Thank you for the offer. Think I'll pass. Too many things going on and too little time.


----------



## capnjohn (Oct 3, 2010)

sgtsilbaugh said:


> I would suggest something real stable for big open waters. I would not suggest the Ascend kayaks, or Malibu. I definitely would not suggest a sup for lake Erie either, as those are used more on calm flat water. If you buy a cheap one, you might regret it, and quit kayaking. I've been using my Malibu for almost two years, but so ready to upgrade! If paddling is too hard, I'd suggest a Hobie or Native. If paddling is not a big deal, I'd seriously look into an Ocean, Jackson, or Wilderness. I've been doing lots of surf launches and for big water this is what I'd suggest. If it's just going to be small lakes and ponds you can get away with cheaper, lower end kayaks or sups. Cheers!
> 
> https://instagram.com/p/r7w6f4S_qA/
> 
> https://instagram.com/p/vxNwhEy_rF/



Thanks for the information and taking the time to reply. However I'll not be using a kayak on Lake Erie. Will bu mostly using it on New Lyme lake, bays and coves at PYM, and Grand River above Harpersield Dam and Conneaut creek


----------



## sgtsilbaugh (Jun 1, 2014)

capnjohn said:


> Thanks for the information and taking the time to reply. However I'll not be using a kayak on Lake Erie.
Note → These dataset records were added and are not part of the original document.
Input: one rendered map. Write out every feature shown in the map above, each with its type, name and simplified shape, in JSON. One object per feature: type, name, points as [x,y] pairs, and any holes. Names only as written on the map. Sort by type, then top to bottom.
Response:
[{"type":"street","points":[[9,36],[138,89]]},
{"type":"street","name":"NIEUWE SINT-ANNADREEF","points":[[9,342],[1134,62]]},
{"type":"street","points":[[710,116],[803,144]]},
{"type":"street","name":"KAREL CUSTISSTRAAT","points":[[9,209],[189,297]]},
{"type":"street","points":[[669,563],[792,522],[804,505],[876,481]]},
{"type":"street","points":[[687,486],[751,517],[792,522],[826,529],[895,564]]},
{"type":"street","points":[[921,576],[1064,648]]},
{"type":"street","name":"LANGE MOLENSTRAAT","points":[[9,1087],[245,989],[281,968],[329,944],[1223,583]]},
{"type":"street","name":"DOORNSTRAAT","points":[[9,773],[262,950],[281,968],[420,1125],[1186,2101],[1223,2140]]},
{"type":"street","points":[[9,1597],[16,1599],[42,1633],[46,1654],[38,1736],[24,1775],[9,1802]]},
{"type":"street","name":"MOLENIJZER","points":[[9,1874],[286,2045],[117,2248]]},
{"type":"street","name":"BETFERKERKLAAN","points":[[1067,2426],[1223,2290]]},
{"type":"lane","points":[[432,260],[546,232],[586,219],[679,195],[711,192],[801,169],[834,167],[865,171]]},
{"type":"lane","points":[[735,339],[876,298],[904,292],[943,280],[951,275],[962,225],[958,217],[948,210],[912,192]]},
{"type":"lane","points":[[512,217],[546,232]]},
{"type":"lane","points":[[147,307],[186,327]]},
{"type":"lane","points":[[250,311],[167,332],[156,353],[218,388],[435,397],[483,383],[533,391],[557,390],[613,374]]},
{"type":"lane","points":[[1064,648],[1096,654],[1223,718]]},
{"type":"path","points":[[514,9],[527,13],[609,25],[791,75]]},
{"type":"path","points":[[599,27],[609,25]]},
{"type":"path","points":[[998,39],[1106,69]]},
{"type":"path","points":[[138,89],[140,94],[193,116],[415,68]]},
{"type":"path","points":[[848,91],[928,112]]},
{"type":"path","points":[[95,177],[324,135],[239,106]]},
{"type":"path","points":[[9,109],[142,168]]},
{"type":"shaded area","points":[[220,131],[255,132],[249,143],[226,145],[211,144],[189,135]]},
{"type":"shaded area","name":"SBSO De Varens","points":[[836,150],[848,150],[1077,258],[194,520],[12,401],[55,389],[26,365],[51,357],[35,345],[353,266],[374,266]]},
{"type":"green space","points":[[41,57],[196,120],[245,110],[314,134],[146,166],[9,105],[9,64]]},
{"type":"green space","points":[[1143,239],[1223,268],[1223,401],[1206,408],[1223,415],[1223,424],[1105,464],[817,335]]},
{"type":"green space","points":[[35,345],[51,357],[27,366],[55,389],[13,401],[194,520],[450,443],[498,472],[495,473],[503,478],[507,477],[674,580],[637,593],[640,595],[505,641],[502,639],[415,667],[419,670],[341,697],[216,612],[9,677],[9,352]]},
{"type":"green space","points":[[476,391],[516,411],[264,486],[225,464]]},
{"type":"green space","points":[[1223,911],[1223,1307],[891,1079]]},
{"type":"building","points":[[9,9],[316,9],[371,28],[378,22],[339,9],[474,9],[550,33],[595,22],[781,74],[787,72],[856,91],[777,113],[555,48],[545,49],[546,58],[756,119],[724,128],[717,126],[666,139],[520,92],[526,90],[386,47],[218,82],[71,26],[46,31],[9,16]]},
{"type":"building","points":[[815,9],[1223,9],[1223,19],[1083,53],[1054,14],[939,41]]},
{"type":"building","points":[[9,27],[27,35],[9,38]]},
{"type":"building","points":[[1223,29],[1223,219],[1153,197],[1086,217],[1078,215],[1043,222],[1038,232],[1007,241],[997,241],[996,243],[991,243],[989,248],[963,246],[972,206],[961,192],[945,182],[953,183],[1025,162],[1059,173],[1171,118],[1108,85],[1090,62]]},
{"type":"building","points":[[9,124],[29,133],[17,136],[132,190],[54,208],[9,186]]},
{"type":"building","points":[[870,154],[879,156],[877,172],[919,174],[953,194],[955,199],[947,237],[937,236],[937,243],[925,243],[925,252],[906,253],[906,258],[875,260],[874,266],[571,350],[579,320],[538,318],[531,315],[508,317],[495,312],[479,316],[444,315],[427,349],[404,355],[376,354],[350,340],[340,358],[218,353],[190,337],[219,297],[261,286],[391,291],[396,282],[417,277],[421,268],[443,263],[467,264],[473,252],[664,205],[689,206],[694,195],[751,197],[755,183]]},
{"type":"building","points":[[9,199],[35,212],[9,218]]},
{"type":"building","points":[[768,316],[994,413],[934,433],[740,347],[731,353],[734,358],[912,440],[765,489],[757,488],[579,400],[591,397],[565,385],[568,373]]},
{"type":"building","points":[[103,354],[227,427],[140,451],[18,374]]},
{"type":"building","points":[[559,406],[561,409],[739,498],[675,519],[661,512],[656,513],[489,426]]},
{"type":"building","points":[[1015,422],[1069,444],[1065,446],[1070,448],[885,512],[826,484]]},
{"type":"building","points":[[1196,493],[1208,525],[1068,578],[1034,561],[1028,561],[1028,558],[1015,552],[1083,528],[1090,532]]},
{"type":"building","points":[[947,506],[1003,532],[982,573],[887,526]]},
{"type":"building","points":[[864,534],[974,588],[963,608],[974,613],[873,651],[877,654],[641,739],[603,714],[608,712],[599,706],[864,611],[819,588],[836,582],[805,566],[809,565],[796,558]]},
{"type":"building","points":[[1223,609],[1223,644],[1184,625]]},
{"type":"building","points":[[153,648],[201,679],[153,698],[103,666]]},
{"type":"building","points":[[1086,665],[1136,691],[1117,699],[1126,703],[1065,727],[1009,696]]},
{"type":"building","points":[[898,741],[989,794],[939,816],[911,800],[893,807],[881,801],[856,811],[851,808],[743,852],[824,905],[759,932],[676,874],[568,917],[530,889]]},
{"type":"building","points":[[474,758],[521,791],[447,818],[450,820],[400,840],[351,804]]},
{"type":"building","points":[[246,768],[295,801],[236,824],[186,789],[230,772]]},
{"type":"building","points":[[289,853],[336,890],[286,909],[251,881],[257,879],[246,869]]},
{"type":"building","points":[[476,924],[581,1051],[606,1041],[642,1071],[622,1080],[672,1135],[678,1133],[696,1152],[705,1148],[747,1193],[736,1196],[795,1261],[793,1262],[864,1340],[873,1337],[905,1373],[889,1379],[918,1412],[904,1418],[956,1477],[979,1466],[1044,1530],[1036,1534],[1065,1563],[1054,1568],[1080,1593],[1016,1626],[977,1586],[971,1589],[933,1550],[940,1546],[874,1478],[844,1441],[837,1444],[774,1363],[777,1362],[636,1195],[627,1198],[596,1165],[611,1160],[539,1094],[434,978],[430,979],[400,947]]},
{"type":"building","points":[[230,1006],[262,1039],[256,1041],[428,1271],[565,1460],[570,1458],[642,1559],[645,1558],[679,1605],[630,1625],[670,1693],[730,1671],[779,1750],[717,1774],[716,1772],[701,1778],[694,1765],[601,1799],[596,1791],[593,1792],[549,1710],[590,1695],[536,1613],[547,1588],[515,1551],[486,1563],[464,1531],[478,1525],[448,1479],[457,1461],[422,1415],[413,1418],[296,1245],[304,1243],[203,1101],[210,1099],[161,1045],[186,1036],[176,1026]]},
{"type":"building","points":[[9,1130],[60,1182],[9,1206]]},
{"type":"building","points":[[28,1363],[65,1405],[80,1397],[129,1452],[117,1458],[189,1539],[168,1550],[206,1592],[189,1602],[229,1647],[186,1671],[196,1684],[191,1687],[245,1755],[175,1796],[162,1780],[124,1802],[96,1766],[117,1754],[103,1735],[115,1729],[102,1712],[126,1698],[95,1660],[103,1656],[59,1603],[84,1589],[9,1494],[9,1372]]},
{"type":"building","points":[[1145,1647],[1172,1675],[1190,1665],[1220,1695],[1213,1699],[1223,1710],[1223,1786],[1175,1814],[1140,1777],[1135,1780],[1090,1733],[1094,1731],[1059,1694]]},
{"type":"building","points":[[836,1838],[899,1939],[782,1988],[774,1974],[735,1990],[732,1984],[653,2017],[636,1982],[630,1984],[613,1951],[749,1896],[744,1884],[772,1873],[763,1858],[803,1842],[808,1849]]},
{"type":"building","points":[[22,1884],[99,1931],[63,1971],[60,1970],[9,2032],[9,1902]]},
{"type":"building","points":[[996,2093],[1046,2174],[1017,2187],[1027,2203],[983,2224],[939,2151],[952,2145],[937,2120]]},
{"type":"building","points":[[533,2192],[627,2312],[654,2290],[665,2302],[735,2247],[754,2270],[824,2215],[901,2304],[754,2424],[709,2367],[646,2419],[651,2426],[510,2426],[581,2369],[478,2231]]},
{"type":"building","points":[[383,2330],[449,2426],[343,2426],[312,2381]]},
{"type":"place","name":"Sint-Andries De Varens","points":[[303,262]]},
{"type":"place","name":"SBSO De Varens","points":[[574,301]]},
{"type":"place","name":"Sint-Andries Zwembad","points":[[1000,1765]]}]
Will bu mostly using it on New Lyme lake, bays and coves at PYM, and Grand River above Harpersield Dam and Conneaut creek


In that case you can get away with that kayak on the calmer water. I'm just warning you that kayak fishing can and will become highly addictive, resulting in trading up to better kayaks in a short time span! Good luck in your decision, cheers!


----------